XX Domingo del Tiempo Ordinario, Ciclo B

San Juan  6, 51-58

Autor: Padre Antonio Díaz Tortajada

 

Prov 9-1-6
Salmo 33
Ef 5, 15-20
Jn 6, 51-58

1. La sabiduría que, en la primera lectura, nos da a comer su pan y a beber su vino no es otra que la que se encuentra encarnada en Jesús de Nazaret. Pablo, en la segunda lectura, nos vuelve a hablar de vino, pero esta vez nos pide que bebamos pero no nos emborrachemos, que no seamos insensatos sino sabios y nos dejemos llenar del Espíritu de Cristo.

En la sinagoga de Cafarnaún, nos cuenta la tercera lectura, según san Juan, Jesús predica una verdadera homilía acerca de la Eucaristía y la presencia de Cristo en cada uno de nosotros. Podemos imaginarnos el escándalo que sus palabras provocan entre los oyentes judíos: Alguien les habla de comer carne humana y de beber sangre de alguien allí presente. Pero cuando ese Evangelio apareció por escrito ya las comunidades cristianas celebraban la Eucaristía y se sabían a sí mismos como miembros del cuerpo resucitado de Cristo, las dos ideas esenciales que aparecen en este relato evangélico y que son, más bien, palabras del evangelista a los oyentes cristianos que palabras de Jesús a oyentes judíos en una sinagoga.

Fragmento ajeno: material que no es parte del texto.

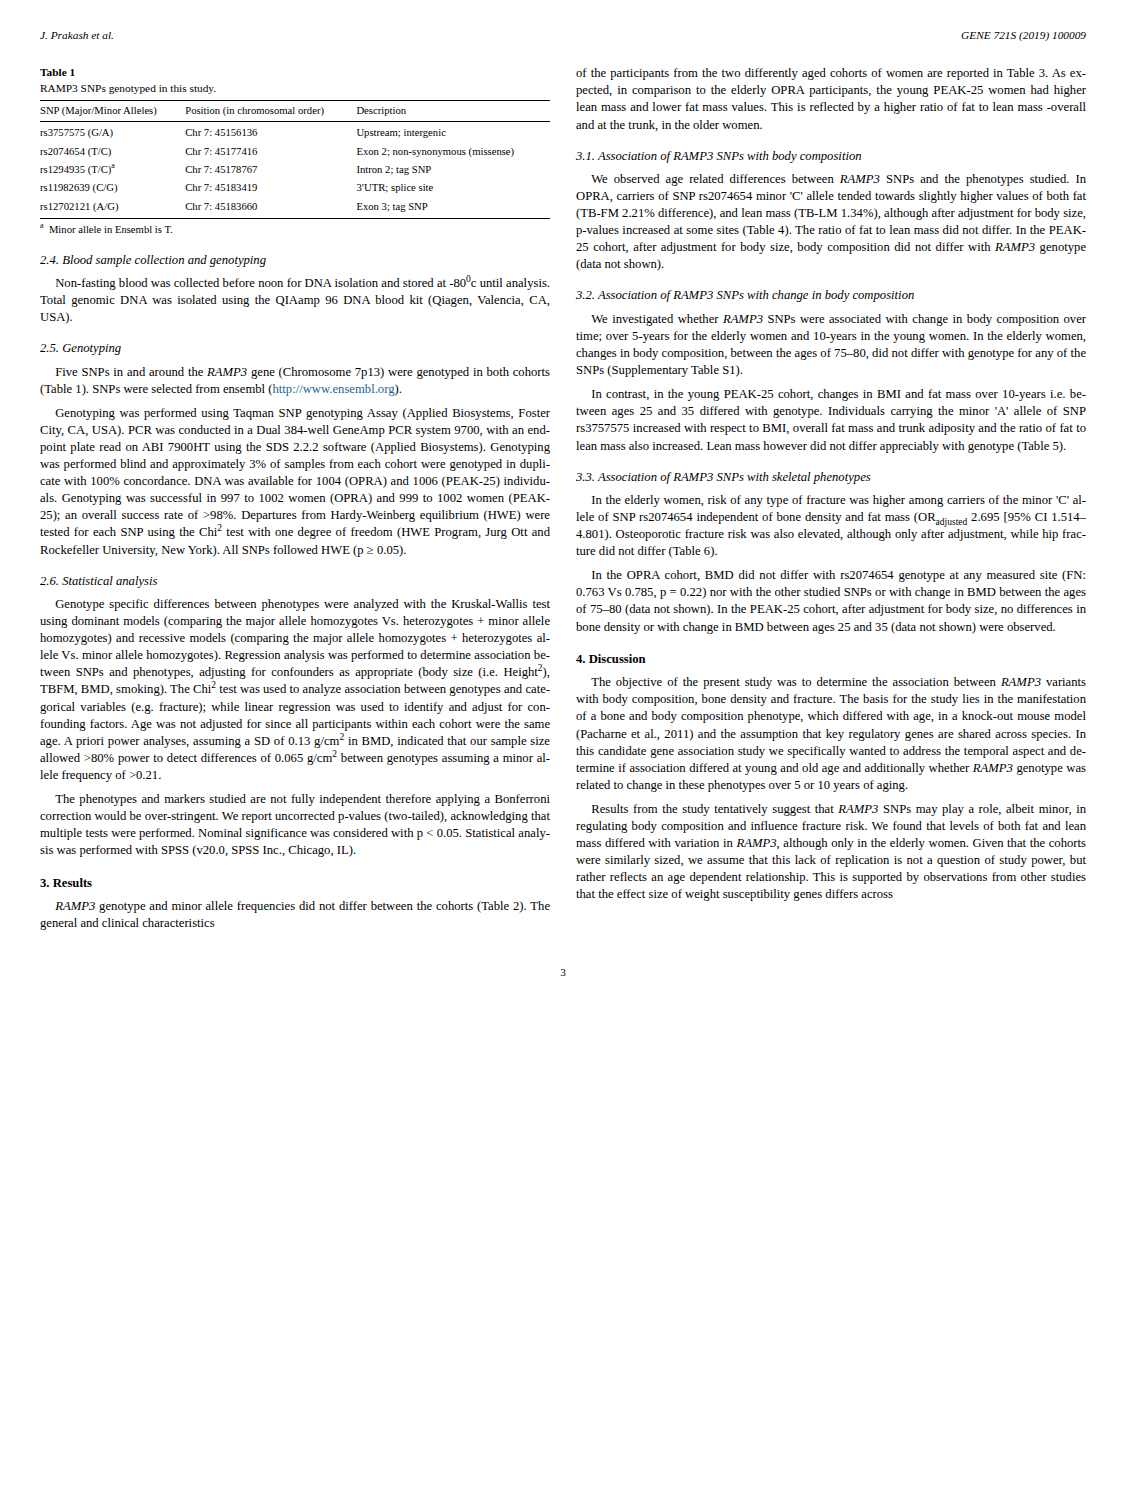J. Prakash et al.
GENE 721S (2019) 100009
Table 1 RAMP3 SNPs genotyped in this study.
| SNP (Major/Minor Alleles) | Position (in chromosomal order) | Description |
| --- | --- | --- |
| rs3757575 (G/A) | Chr 7: 45156136 | Upstream; intergenic |
| rs2074654 (T/C) | Chr 7: 45177416 | Exon 2; non-synonymous (missense) |
| rs1294935 (T/C) a | Chr 7: 45178767 | Intron 2; tag SNP |
| rs11982639 (C/G) | Chr 7: 45183419 | 3′UTR; splice site |
| rs12702121 (A/G) | Chr 7: 45183660 | Exon 3; tag SNP |
a Minor allele in Ensembl is T.
2.4. Blood sample collection and genotyping
Non-fasting blood was collected before noon for DNA isolation and stored at -800c until analysis. Total genomic DNA was isolated using the QIAamp 96 DNA blood kit (Qiagen, Valencia, CA, USA).
2.5. Genotyping
Five SNPs in and around the RAMP3 gene (Chromosome 7p13) were genotyped in both cohorts (Table 1). SNPs were selected from ensembl (http://www.ensembl.org).
Genotyping was performed using Taqman SNP genotyping Assay (Applied Biosystems, Foster City, CA, USA). PCR was conducted in a Dual 384-well GeneAmp PCR system 9700, with an endpoint plate read on ABI 7900HT using the SDS 2.2.2 software (Applied Biosystems). Genotyping was performed blind and approximately 3% of samples from each cohort were genotyped in duplicate with 100% concordance. DNA was available for 1004 (OPRA) and 1006 (PEAK-25) individuals. Genotyping was successful in 997 to 1002 women (OPRA) and 999 to 1002 women (PEAK-25); an overall success rate of >98%. Departures from Hardy-Weinberg equilibrium (HWE) were tested for each SNP using the Chi2 test with one degree of freedom (HWE Program, Jurg Ott and Rockefeller University, New York). All SNPs followed HWE (p ≥ 0.05).
2.6. Statistical analysis
Genotype specific differences between phenotypes were analyzed with the Kruskal-Wallis test using dominant models (comparing the major allele homozygotes Vs. heterozygotes + minor allele homozygotes) and recessive models (comparing the major allele homozygotes + heterozygotes allele Vs. minor allele homozygotes). Regression analysis was performed to determine association between SNPs and phenotypes, adjusting for confounders as appropriate (body size (i.e. Height2), TBFM, BMD, smoking). The Chi2 test was used to analyze association between genotypes and categorical variables (e.g. fracture); while linear regression was used to identify and adjust for confounding factors. Age was not adjusted for since all participants within each cohort were the same age. A priori power analyses, assuming a SD of 0.13 g/cm2 in BMD, indicated that our sample size allowed >80% power to detect differences of 0.065 g/cm2 between genotypes assuming a minor allele frequency of >0.21.
The phenotypes and markers studied are not fully independent therefore applying a Bonferroni correction would be over-stringent. We report uncorrected p-values (two-tailed), acknowledging that multiple tests were performed. Nominal significance was considered with p < 0.05. Statistical analysis was performed with SPSS (v20.0, SPSS Inc., Chicago, IL).
3. Results
RAMP3 genotype and minor allele frequencies did not differ between the cohorts (Table 2). The general and clinical characteristics
of the participants from the two differently aged cohorts of women are reported in Table 3. As expected, in comparison to the elderly OPRA participants, the young PEAK-25 women had higher lean mass and lower fat mass values. This is reflected by a higher ratio of fat to lean mass -overall and at the trunk, in the older women.
3.1. Association of RAMP3 SNPs with body composition
We observed age related differences between RAMP3 SNPs and the phenotypes studied. In OPRA, carriers of SNP rs2074654 minor 'C' allele tended towards slightly higher values of both fat (TB-FM 2.21% difference), and lean mass (TB-LM 1.34%), although after adjustment for body size, p-values increased at some sites (Table 4). The ratio of fat to lean mass did not differ. In the PEAK-25 cohort, after adjustment for body size, body composition did not differ with RAMP3 genotype (data not shown).
3.2. Association of RAMP3 SNPs with change in body composition
We investigated whether RAMP3 SNPs were associated with change in body composition over time; over 5-years for the elderly women and 10-years in the young women. In the elderly women, changes in body composition, between the ages of 75–80, did not differ with genotype for any of the SNPs (Supplementary Table S1).
In contrast, in the young PEAK-25 cohort, changes in BMI and fat mass over 10-years i.e. between ages 25 and 35 differed with genotype. Individuals carrying the minor 'A' allele of SNP rs3757575 increased with respect to BMI, overall fat mass and trunk adiposity and the ratio of fat to lean mass also increased. Lean mass however did not differ appreciably with genotype (Table 5).
3.3. Association of RAMP3 SNPs with skeletal phenotypes
In the elderly women, risk of any type of fracture was higher among carriers of the minor 'C' allele of SNP rs2074654 independent of bone density and fat mass (ORadjusted 2.695 [95% CI 1.514–4.801). Osteoporotic fracture risk was also elevated, although only after adjustment, while hip fracture did not differ (Table 6).
In the OPRA cohort, BMD did not differ with rs2074654 genotype at any measured site (FN: 0.763 Vs 0.785, p = 0.22) nor with the other studied SNPs or with change in BMD between the ages of 75–80 (data not shown). In the PEAK-25 cohort, after adjustment for body size, no differences in bone density or with change in BMD between ages 25 and 35 (data not shown) were observed.
4. Discussion
The objective of the present study was to determine the association between RAMP3 variants with body composition, bone density and fracture. The basis for the study lies in the manifestation of a bone and body composition phenotype, which differed with age, in a knock-out mouse model (Pacharne et al., 2011) and the assumption that key regulatory genes are shared across species. In this candidate gene association study we specifically wanted to address the temporal aspect and determine if association differed at young and old age and additionally whether RAMP3 genotype was related to change in these phenotypes over 5 or 10 years of aging.
Results from the study tentatively suggest that RAMP3 SNPs may play a role, albeit minor, in regulating body composition and influence fracture risk. We found that levels of both fat and lean mass differed with variation in RAMP3, although only in the elderly women. Given that the cohorts were similarly sized, we assume that this lack of replication is not a question of study power, but rather reflects an age dependent relationship. This is supported by observations from other studies that the effect size of weight susceptibility genes differs across
3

2. En esta homilía, Jesús se compara con Moisés y se presenta como un Moisés superior a Moisés. Moisés, líder y legislador de Israel, había estado dispuesto, es verdad, a dar su vida por el pueblo y había dado al pueblo, de parte de Dios, el maná en el desierto. Pero aquí Jesús se da Él mismo en comida y bebida para hacerse una sola carne y una sola sangre con el pueblo del que El es líder y pastor. En la Eucaristía Jesús se da en forma sacramental, pero real, a cada uno de nosotros para hacerse una sola cosa con cada uno de nosotros. El cristiano vive con la misma vida de Cristo porque Cristo y él son, desde su bautismo-confirmación, pero sobre todo por la Eucaristía, una sola cosa.

3. Jesús promete que quien se haya hecho una sola cosa con Él, por la Eucaristía, tiene derecho a una resurrección que le permita vivir con una vida para la cual la muerte no sea un final definitivo. No por gusto la Iglesia nos ha puesto esa confesión de fe inmediatamente después de la consagración, en la que proclamamos que creemos en la resurrección de Cristo y en la nuestra.